Josh Denzel, well known for his appearance on Love Island 2018, is a London born presenter who started his career creating content on Snapchat. When LADbible and SPORTbible noticed Josh, his career boomed and now creates content for EA, Virgin Music, and ADIDAS to name a few.
We managed to catch Josh during his busy lifestyle to catch up and see how life has been since Love Island.
Hi Josh, thanks for speaking to us! How are you?
Hey – I’m all good!
What have you been up to recently?
I’ve actually just got back from a skiing holiday with friends, which was nice to take some time out.
A few weeks ago I went to the NBA All Star game in Charlotte, North Carolina as I was working for Sky Sports covering the game and being their ‘roving reporter’. I was interviewing a lot of the basketball players at the dunk competition and general All Star games. I got to speak with a lot of footballers out there too, like Thierry Henry, Didier Drogba and Patrice Evra, which is always good fun. I created lots of different content with those guys and found out why they’re so in love with basketball as sportsmen themselves.
You started out by creating content on Snapchat. It didn’t take long for LADbible and SPORTbible to notice you which led to a whole range of opportunities. Did you ever think that your Snapchat videos would be the start of your career?
You know, you can’t even dream of it! You’ve got to start somewhere, and I just went for it. I was a one-man band, editing his own videos and creating content on Snapchat that was engaging for the audience. I took a risk and had very few followers, but I worked really hard and it just took off. If I look back now my old content makes me cringe, but obviously LADbible and SPORTbible took notice and said “wow – he can actually do this!”
What was the shift from social media to TV like when you went on Love Island?
In TV, it’s different; you don’t see audience’s reactions. You don’t see the cameras as they’re hidden in the walls and ceiling, so you don’t feel like you’re being filmed all the time. It was quite nice to talk to the camera in the beach hut, because I was used to it already in my career.
After Love Island, I got offered a lot more TV opportunities, like with Sky Sports. It’s great, because it’s a different audience, the production value is a lot higher and I’m getting to do my dream job as a presenter. But you have to know your stuff. The audience there might just know you for Love Island, so you always have to be on top form.
Why did you choose to go on the show?
It was a bit of a strange one, because I didn’t actually plan to go on Love Island. They messaged me on Instagram with the pitch for this dating show and asked if I’d be involved. My career was going well, and the World Cup was coming up, so I was unsure, but when I found out it was Love Island it was different and decided to take a risk. I thought, “What’s the worst that could happen, other than miss the World Cup?”
How did it feel when you realised you missed such a great World Cup last summer?

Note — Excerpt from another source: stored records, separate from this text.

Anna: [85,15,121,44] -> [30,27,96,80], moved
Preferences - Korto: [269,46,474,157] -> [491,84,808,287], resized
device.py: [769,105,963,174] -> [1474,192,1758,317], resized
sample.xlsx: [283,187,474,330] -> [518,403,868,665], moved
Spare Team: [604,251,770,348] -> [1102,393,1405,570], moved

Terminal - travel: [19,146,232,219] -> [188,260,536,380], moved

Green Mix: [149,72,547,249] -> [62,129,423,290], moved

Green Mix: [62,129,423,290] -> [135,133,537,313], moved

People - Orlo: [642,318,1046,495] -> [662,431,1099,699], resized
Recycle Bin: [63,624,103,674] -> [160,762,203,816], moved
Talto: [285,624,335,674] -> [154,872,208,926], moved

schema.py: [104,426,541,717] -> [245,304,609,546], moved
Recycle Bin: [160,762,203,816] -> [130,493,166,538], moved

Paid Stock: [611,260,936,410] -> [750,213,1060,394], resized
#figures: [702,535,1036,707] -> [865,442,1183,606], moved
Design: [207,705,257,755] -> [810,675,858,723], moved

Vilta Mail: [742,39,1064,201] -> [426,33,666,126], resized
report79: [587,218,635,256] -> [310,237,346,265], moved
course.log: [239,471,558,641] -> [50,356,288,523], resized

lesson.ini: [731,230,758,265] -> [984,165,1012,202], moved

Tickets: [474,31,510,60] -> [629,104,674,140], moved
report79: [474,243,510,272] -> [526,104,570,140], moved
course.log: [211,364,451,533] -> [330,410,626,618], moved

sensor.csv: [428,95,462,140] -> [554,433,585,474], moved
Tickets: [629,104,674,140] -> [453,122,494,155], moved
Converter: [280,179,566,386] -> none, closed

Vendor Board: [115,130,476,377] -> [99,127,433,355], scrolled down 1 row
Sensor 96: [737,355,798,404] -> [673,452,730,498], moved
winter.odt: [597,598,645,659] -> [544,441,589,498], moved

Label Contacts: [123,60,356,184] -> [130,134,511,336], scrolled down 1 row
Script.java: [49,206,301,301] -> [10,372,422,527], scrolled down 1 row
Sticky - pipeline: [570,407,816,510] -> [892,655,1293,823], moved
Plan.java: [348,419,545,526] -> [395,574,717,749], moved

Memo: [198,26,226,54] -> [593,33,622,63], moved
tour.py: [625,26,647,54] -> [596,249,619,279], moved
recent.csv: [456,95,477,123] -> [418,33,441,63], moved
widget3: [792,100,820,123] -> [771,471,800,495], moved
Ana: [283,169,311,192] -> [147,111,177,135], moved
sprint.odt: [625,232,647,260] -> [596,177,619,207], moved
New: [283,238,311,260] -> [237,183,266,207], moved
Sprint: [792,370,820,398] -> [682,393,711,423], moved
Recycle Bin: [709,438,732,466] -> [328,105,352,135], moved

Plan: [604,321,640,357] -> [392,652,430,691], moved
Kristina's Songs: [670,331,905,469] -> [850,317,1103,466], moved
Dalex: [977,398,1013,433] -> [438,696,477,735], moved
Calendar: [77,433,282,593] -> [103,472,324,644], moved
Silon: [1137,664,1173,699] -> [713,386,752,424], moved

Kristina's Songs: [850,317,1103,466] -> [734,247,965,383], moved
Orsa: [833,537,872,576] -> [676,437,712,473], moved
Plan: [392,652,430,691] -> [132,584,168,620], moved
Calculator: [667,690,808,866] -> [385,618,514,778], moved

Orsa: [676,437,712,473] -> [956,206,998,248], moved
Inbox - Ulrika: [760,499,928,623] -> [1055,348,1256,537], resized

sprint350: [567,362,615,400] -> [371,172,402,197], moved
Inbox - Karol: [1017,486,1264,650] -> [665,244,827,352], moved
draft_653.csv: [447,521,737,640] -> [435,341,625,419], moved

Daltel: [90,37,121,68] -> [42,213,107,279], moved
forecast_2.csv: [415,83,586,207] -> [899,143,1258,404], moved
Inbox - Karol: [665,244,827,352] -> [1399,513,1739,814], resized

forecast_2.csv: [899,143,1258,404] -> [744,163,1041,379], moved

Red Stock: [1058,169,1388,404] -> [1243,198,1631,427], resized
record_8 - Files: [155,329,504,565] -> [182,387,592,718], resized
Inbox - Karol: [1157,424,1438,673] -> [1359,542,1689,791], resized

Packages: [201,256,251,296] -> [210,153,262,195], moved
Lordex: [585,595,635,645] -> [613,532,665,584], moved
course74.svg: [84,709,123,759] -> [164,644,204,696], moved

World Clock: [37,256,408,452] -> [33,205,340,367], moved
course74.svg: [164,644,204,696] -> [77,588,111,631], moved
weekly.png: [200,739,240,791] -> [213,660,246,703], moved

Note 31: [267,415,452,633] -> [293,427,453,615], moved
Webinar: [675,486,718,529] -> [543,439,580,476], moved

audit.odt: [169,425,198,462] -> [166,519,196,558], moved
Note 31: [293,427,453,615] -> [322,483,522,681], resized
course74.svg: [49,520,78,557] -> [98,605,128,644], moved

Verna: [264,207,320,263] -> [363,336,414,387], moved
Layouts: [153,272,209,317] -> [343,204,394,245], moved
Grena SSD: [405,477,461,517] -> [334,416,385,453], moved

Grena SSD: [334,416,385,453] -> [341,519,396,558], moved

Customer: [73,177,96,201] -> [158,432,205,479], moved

I was gutted! I’d assumed that we would be able to watch it. I thought it would make good TV with us all sat down watching England play, but I very quickly found out that wasn’t the case. I was in lock-down for 2 weeks before the show started filming, and I snuck off to an English pub to watch the friendly match with Costa Rica, and that’s the last I saw until I came out. It was gutting. For me and quite a few of the boys, it was hard to miss our best World Cup in 20 years. I cried a little bit!
There are always strong bromances formed in the villa and your series of Love Island was no different! How important were the friendships you made in there?
Massively important! Everyone really got on, but people underestimate the friendship I had with Jack Fincham and Dr Alex. After eight weeks, you really get to know someone, and they’ve always been there through the tougher times and more stressful situations. Even now, Wes, Jack [Fowler] and I always catch up and talk about what we’re up to. It’s nice to keep in touch because we’re all in the same boat.
How much has the show changed your life?
You get the opportunity to do things – meet your idols, go to awards shows and travel the world, which is crazy. I always wanted to be a presenter, and this has given me the platform to help me pursue that more quickly than if I hadn’t been on the show. It’s changed my life massively in a positive way.
In your interview for the podcast, ‘Mindset Matters Most’, you speak about the lack of diverse representation in the media – what do you think is going to be key to overcome this?
I think people need to take more risks on presenters and content creators. There’s a lot of diversity in social media, but in TV, you look at big broadcasters and everyone is very similar.
A middle-aged man in a suit doesn’t look like many of the people creating sports related content, or who watch or play the sports themselves. Broadcasters need to take a risk on some young ethnic talent, and not keep going with the same presenters or hosts.
You’ve said growing up, Reggie Yates was a big role model for you. How much has he had an effect on how you got to where you are today?
Growing up, I looked at people like Reggie Yates and Richard Blackwood, and knew it was possible. They’re pioneers! They made it seem like it wasn’t a pipe dream, and it was possible to be a young black guy on TV. You don’t have to just be the ‘funny guy’ or the entertainer, you can create hard hitting content with meaning. They’ve proven there’s more to it than being an entertainer.
What’s next for you?
I’m about to fly out to LA with boohooMAN to create some content around their exciting new ambassadors. Then I’m going to be one of the main presenters for the new Cricket World Cup this summer – which I’m very excited for! I’m hoping to work with Sky Sports & the NBA more too; I’ve covered the London and All Star games, so hoping that will be a long-term partnership.